WORK REQUIRED: Write out every line of text in the listing below word for word, leaving the pictures out of your answer.

RECORDS FOR PROCESSING:
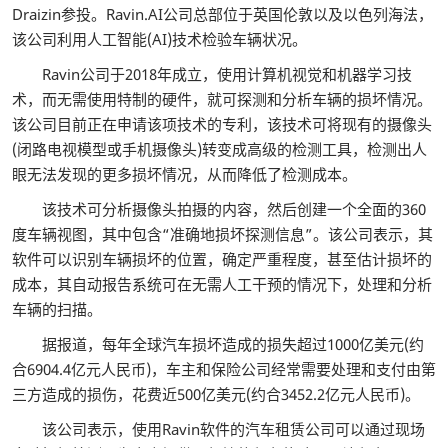
Draizin参投。Ravin.AI公司总部位于英国伦敦以及以色列海法，
该公司利用人工智能(AI)技术检验车辆状况。
Ravin公司于2018年成立，使用计算机视觉和机器学习技
术，而无需使用特制的硬件，就可探测和分析车辆的损坏情况。
该公司目前正在申请该项技术的专利，该技术可将现有的摄像头
(闭路电视模型或手机摄像头)转变成高级的检测工具，检测出人
眼无法发现的更多损坏情况，从而降低了检测成本。
该技术可分析摄像头拍摄的内容，然后创建一个全面的360
度车辆视图，其中包含“准确地损坏探测信息”。该公司表示，其
软件可以识别车辆损坏的位置，确定严重程度，甚至估计损坏的
成本，其自动报告系统可在无需人工干预的情况下，处理和分析
车辆的扫描。
据报道，每年全球汽车损坏造成的损失超过1000亿美元(约
合6904.4亿元人民币)，车主和保险公司经常需要处理和支付由第
三方造成的损伤，花费近500亿美元(约合3452.2亿元人民币)。
该公司表示，使用Ravin软件的汽车租赁公司可以通过现场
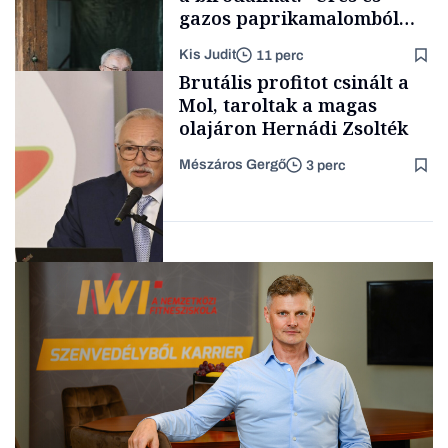
gazos paprikamalomból
lett az igazi családi
Kis Judit
11 perc
fűszersztori
TÁMOGATÓI
Brutális profitot csinált a
TARTALOM
Mol, taroltak a magas
olajáron Hernádi Zsolték
Mészáros Gergő
3 perc
Családi
vállalkozások
Befektetés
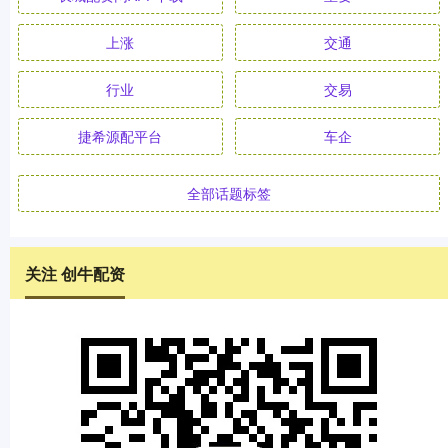
上涨
交通
行业
交易
捷希源配平台
车企
全部话题标签
关注 创牛配资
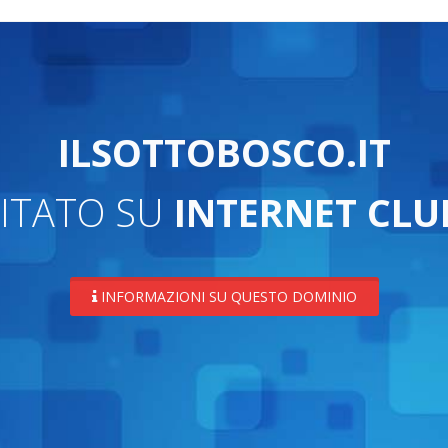
ILSOTTOBOSCO.IT
ITATO SU
INTERNET CLU
INFORMAZIONI SU QUESTO DOMINIO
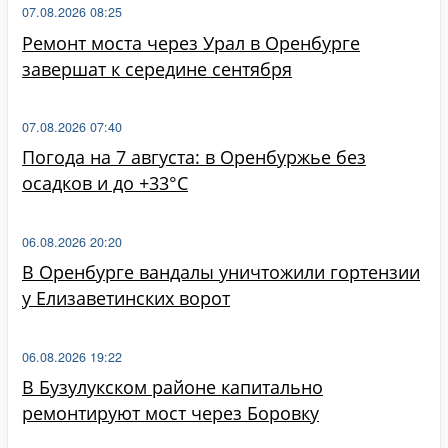
07.08.2026 08:25
Ремонт моста через Урал в Оренбурге
завершат к середине сентября
07.08.2026 07:40
Погода на 7 августа: в Оренбуржье без
осадков и до +33°C
06.08.2026 20:20
В Оренбурге вандалы уничтожили гортензии
у Елизаветинских ворот
06.08.2026 19:22
В Бузулукском районе капитально
ремонтируют мост через Боровку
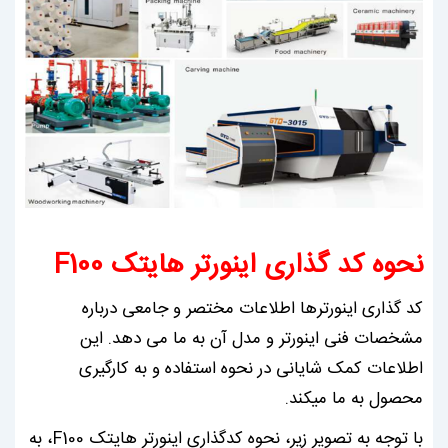
نحوه کد گذاری اینورتر هایتک F100
کد گذاری اینورترها اطلاعات مختصر و جامعی درباره
مشخصات فنی اینورتر و مدل آن به ما می دهد. این
اطلاعات کمک شایانی در نحوه استفاده و به کارگیری
محصول به ما میکند.
با توجه به تصویر زیر، نحوه کدگذاری اینورتر هایتک F100، به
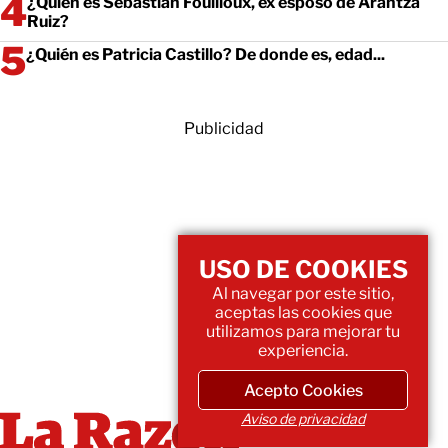
¿Quién es Sebastián Fouilloux, ex esposo de Arantza
Ruiz?
¿Quién es Patricia Castillo? De donde es, edad...
Publicidad
USO DE COOKIES
Al navegar por este sitio,
aceptas las cookies que
utilizamos para mejorar tu
experiencia.
Acepto Cookies
Aviso de privacidad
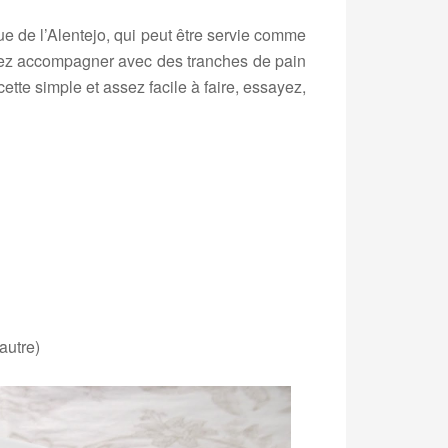
ue de l’Alentejo, qui peut être servie comme
riez accompagner avec des tranches de pain
ette simple et assez facile à faire, essayez,
autre)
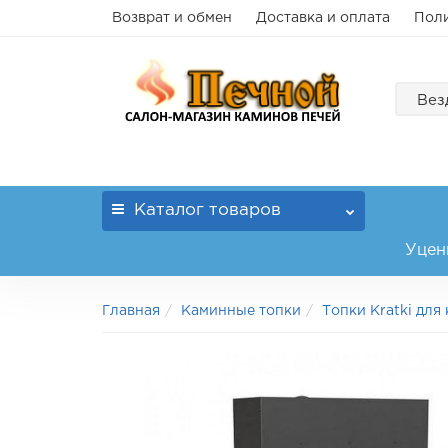
Возврат и обмен
Доставка и оплата
Поли
Вез
Каталог
товаров
Уцен
Главная
Каминные топки
Топки Kratki для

SOLUTION TO THE PROBLEM:
Draizin参投。Ravin.AI公司总部位于英国伦敦以及以色列海法，
该公司利用人工智能(AI)技术检验车辆状况。
Ravin公司于2018年成立，使用计算机视觉和机器学习技
术，而无需使用特制的硬件，就可探测和分析车辆的损坏情况。
该公司目前正在申请该项技术的专利，该技术可将现有的摄像头
(闭路电视模型或手机摄像头)转变成高级的检测工具，检测出人
眼无法发现的更多损坏情况，从而降低了检测成本。
该技术可分析摄像头拍摄的内容，然后创建一个全面的360
度车辆视图，其中包含“准确地损坏探测信息”。该公司表示，其
软件可以识别车辆损坏的位置，确定严重程度，甚至估计损坏的
成本，其自动报告系统可在无需人工干预的情况下，处理和分析
车辆的扫描。
据报道，每年全球汽车损坏造成的损失超过1000亿美元(约
合6904.4亿元人民币)，车主和保险公司经常需要处理和支付由第
三方造成的损伤，花费近500亿美元(约合3452.2亿元人民币)。
该公司表示，使用Ravin软件的汽车租赁公司可以通过现场
gazos paprikamalomból
lett az igazi családi
Kis Judit
11 perc
fűszersztori
TÁMOGATÓI
Brutális profitot csinált a
TARTALOM
Mol, taroltak a magas
olajáron Hernádi Zsolték
Mészáros Gergő
3 perc
Családi
vállalkozások
Befektetés
上涨
交通
行业
交易
捷希源配平台
车企
全部话题标签
关注 创牛配资
ILSOTTOBOSCO.IT
ITATO SU
INTERNET CLU
INFORMAZIONI SU QUESTO DOMINIO
07.08.2026 08:25
Ремонт моста через Урал в Оренбурге
завершат к середине сентября
07.08.2026 07:40
Погода на 7 августа: в Оренбуржье без
осадков и до +33°C
06.08.2026 20:20
В Оренбурге вандалы уничтожили гортензии
у Елизаветинских ворот
06.08.2026 19:22
В Бузулукском районе капитально
ремонтируют мост через Боровку
نحوه کد گذاری اینورتر هایتک F100
کد گذاری اینورترها اطلاعات مختصر و جامعی درباره
مشخصات فنی اینورتر و مدل آن به ما می دهد. این
اطلاعات کمک شایانی در نحوه استفاده و به کارگیری
محصول به ما میکند.
با توجه به تصویر زیر، نحوه کدگذاری اینورتر هایتک F100، به
¿Quién es Sebastián Fouilloux, ex esposo de Arantza
Ruiz?
¿Quién es Patricia Castillo? De donde es, edad...
Publicidad
USO DE COOKIES
Al navegar por este sitio,
aceptas las cookies que
utilizamos para mejorar tu
experiencia.
Acepto Cookies
Aviso de privacidad
ue de l’Alentejo, qui peut être servie comme
riez accompagner avec des tranches de pain
ette simple et assez facile à faire, essayez,
autre)
Возврат и обмен
Доставка и оплата
Поли
Вез
Каталог
товаров
Уцен
Главная
Каминные топки
Топки Kratki для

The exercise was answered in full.